Azure Service Bus: Earn the redesign

TL;DR: Micro-optimizations are not a substitute for design work. They are how you earn the right to redesign. In the Azure Service Bus SDK, repeated work in the Body property first led to smaller allocation fixes. Once those fixes exposed the shape of the problem, a small internal redesign made the code faster, clearer, and easier to reason about.

“This code is bad. We should rewrite it.”

Most developers have heard that sentence. Many have said it. I have too. The problem is not that rewrites are always wrong. The problem is that a rewrite without measurements is often just the same misunderstanding with newer syntax.

Performance work gives you a better path. Profile the code. Improve one thing. Benchmark it. Profile again. Repeat until the shape of the problem stops being mysterious. Sometimes that loop ends with a tiny change. Sometimes it teaches you enough to make a redesign safe.

The earlier Event Hubs posts in this series looked at that loop from the micro-optimization side: first removing temporary allocations from partition-key encoding, then tightening the Jenkins lookup3 hash loop. This story looks at the point where the same loop starts pointing past another small tweak and toward a better internal design.

The harmless property that was not harmless

The Azure Service Bus client exposes message payloads through a Body property. That is the kind of API developers expect to be cheap. Properties feel like fields. A caller might read message.Body once to deserialize JSON, again for logging, and once more while debugging. Nothing about the shape of the API suggests that each access might rebuild the body.

But under the covers, the client also has to deal with Advanced Message Queuing Protocol (AMQP) message bodies. Those bodies can be represented as one data section, multiple data sections, or lower-level structures exposed through raw AMQP APIs. Turning that into BinaryData, the Azure SDK type used to represent binary payloads, is not just returning a field.
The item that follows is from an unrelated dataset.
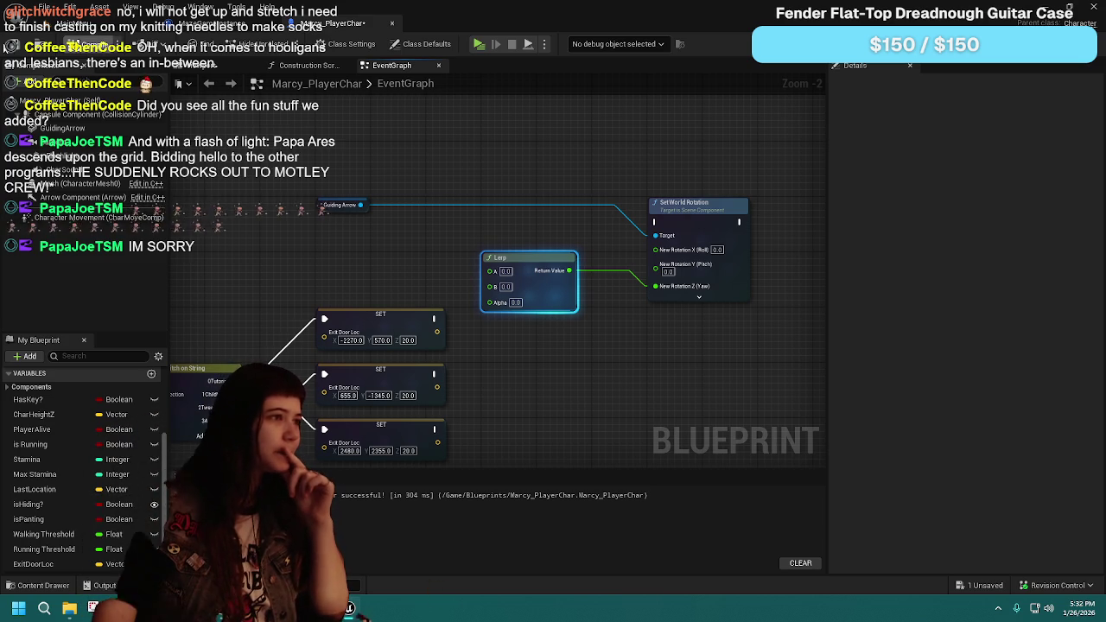
Step: Deselect the Lerp, pan around the new rotation setup, and briefly switch to the MainMenu level tab
{"action": "left_click_drag", "start_coordinate": [437, 245], "coordinate": [483, 233]}
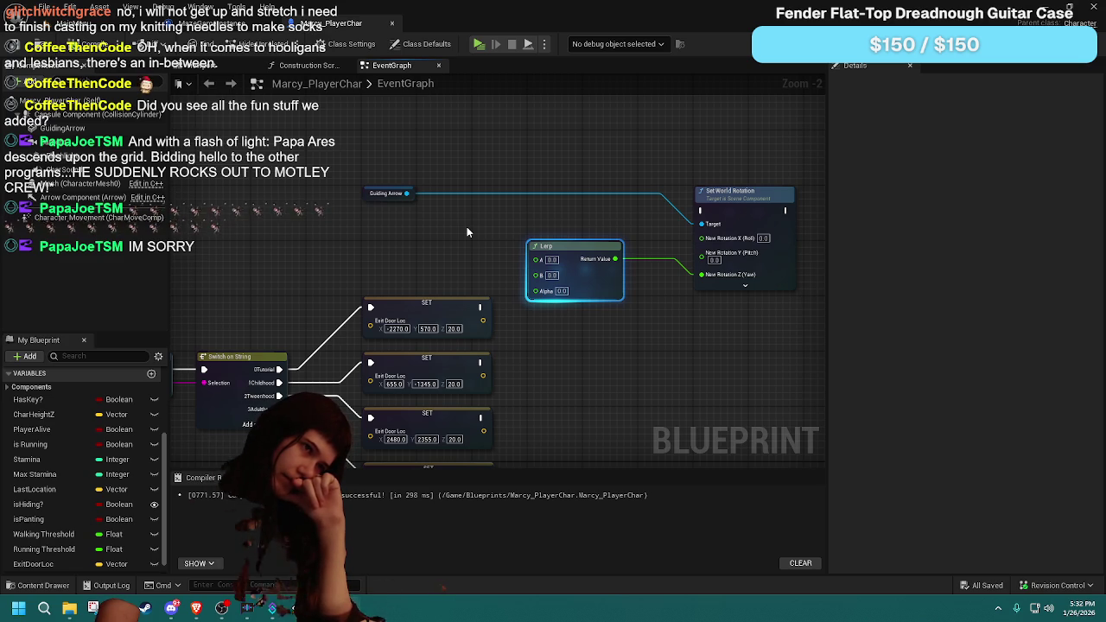
{"action": "left_click", "coordinate": [447, 215]}
{"action": "left_click_drag", "start_coordinate": [457, 226], "coordinate": [446, 225]}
It can involve combining memory segments and copying bytes.

The first pull request in this sequence tried the direct fix: cache the computed BinaryData so the same body was not rebuilt over and over. The review discussion quickly found the catch. The raw AMQP message is mutable. AMQP is the wire protocol underneath Service Bus, with its own message representation that advanced callers can reach into directly. If a caller gets the raw message and changes the body, a cached Body value can become stale.

That is where the performance problem became more interesting. The problem was not just “there is an allocation.” The problem was that the design did not clearly express ownership, mutation, or when bytes had to be copied.

The first fixes taught us where the boundaries were

The next version introduced an internal body wrapper so the SDK could avoid recomputing the same data in the common case. For most users, the raw AMQP message is never touched. They create a ServiceBusMessage, set the body, send it, receive it, and read the Body property. Optimizing that path matters because it is the path most applications use.

At the same time, the SDK still had to preserve the advanced path. If someone reaches into the raw AMQP message and mutates the body, the code cannot pretend that nothing happened. That case may be uncommon, but it is still part of the contract.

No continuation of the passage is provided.